- 2018 re-release poster
- Directed by: Bill Gunn
- Written by: Ishmael Reed
- Produced by: Walter Cotton
- Starring: Vertamae Smart-Grosvenor; Sam Waymon; Walter Cotton; Jim Wright;
- Cinematography: Robert Polidori
- Edited by: Bill Gunn
- Music by: Carman Moore
- Release date: 1980;
- Running time: 165 minutes
- Country: United States;
- Language: English
- Budget: $40,000

= Personal Problems =

1980 film directed by Bill Gunn

Personal Problems is a 1980 film described as a "meta soap opera" directed by Bill Gunn and written by Ishmael Reed that depicts the life and romantic relationships of a nurse (played by Vertamae Smart-Grosvenor) living in Harlem. The film was originally intended to be broadcast on television, but the public television network PBS and others did not pick up the soap opera. It was shown across the United States at smaller screenings throughout the 1980s until it found renewed popularity after a screening in the late 2000s at the Brooklyn Academy of Music.
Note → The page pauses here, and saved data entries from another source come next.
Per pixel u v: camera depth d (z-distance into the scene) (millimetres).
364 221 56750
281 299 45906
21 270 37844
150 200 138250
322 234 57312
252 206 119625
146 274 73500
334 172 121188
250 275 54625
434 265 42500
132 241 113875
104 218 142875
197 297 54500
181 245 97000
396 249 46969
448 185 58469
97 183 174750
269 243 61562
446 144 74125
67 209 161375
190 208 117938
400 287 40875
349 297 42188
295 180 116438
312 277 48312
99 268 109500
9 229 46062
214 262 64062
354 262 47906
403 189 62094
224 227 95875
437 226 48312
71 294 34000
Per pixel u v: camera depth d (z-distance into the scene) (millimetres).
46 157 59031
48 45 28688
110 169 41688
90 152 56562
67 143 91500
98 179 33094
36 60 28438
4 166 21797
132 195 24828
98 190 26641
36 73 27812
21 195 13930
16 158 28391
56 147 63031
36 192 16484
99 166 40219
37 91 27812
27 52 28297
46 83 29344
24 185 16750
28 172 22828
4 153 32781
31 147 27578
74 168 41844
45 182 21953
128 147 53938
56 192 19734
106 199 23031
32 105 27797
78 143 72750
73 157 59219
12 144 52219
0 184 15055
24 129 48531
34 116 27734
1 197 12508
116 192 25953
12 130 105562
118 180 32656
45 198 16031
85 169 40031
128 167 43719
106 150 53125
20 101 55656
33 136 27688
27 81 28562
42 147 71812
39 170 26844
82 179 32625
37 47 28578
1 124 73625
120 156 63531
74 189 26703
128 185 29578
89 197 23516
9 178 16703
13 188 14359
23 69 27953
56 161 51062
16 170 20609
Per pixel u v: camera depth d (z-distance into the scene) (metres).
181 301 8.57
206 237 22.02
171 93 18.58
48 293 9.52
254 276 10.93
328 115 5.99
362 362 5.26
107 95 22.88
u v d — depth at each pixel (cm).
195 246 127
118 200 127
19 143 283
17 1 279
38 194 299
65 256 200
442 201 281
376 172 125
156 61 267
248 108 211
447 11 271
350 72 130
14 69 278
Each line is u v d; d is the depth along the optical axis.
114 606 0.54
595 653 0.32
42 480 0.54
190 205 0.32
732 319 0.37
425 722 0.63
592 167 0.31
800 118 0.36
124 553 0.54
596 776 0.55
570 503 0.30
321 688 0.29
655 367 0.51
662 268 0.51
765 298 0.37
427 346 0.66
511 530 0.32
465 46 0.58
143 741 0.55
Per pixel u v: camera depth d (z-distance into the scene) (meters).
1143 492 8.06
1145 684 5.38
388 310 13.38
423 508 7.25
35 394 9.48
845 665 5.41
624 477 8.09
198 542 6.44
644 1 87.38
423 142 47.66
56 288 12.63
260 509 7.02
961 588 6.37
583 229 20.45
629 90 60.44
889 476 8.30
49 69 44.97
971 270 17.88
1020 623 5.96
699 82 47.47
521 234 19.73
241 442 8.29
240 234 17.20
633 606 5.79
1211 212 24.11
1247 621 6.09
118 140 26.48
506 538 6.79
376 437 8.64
The film was restored in 2018 by Kino Lorber and rereleased at the Metrograph theater in New York City.

The original soundtrack by composer Carman Moore was released for the first time in 2020 by Reading Group.

== Cast ==
- Vertamae Smart-Grosvenor as Johnnie Mae Brown
- Walter Cotton as Charles Brown
- Sam Waymon as Raymon
- Jim Wright as Father Brown

== Production ==
Some of the characters in Personal Problems were initially developed to be featured in a radio soap opera, but this later evolved into a thirty-minute video soap opera directed by Gunn and written by Ishmael. The only scene from this original thirty-minute version to appear in the 1980 version was a monologue by the character played by Sam Waymon.

The scenes in Personal Problems were shot using a videocassette recorder which was a new technology at the time (previously most films were shot using film stock).

Gunn was known for his improvisational style of directing and was known to let actors improvise during filming, with director of photography and cameraman Robert Polidori stating: "Bill was interested in improvisation, which made it a little harder to shoot" and "Bill would set up scenes as an experiment. He'd set up tensions and see how the tensions turned out".

== Reception ==
Glenn Kenny of the New York Times said of the film: "For all its rough edges, Personal Problems retains a vitality and an integrity that practically bounds off the screen." He also praised the film for its intimate depiction of African-American life in New York, stating, "it's intimate to the point of awkwardness." K. Austin Collins, writing for Vanity Fair, praised the movie as a "textually incomplete but spiritually overflowing accomplishment" and described it as "more than a clean narrative" which provided windows into a woman's life; "windows broad and intelligent enough to encompass a wide swathe of Black life generally, but free of neat narrative conclusions." Chuck Bowen of Slant Magazine gave the film four stars and applauded Gunn and Reed's intimate portrayal of the characters, stating: "Gunn and Reed collapse conventional notions of reality, providing simultaneous glimpses into the minds of dozens of characters, lingering on scenes and informing them with confessional intensity."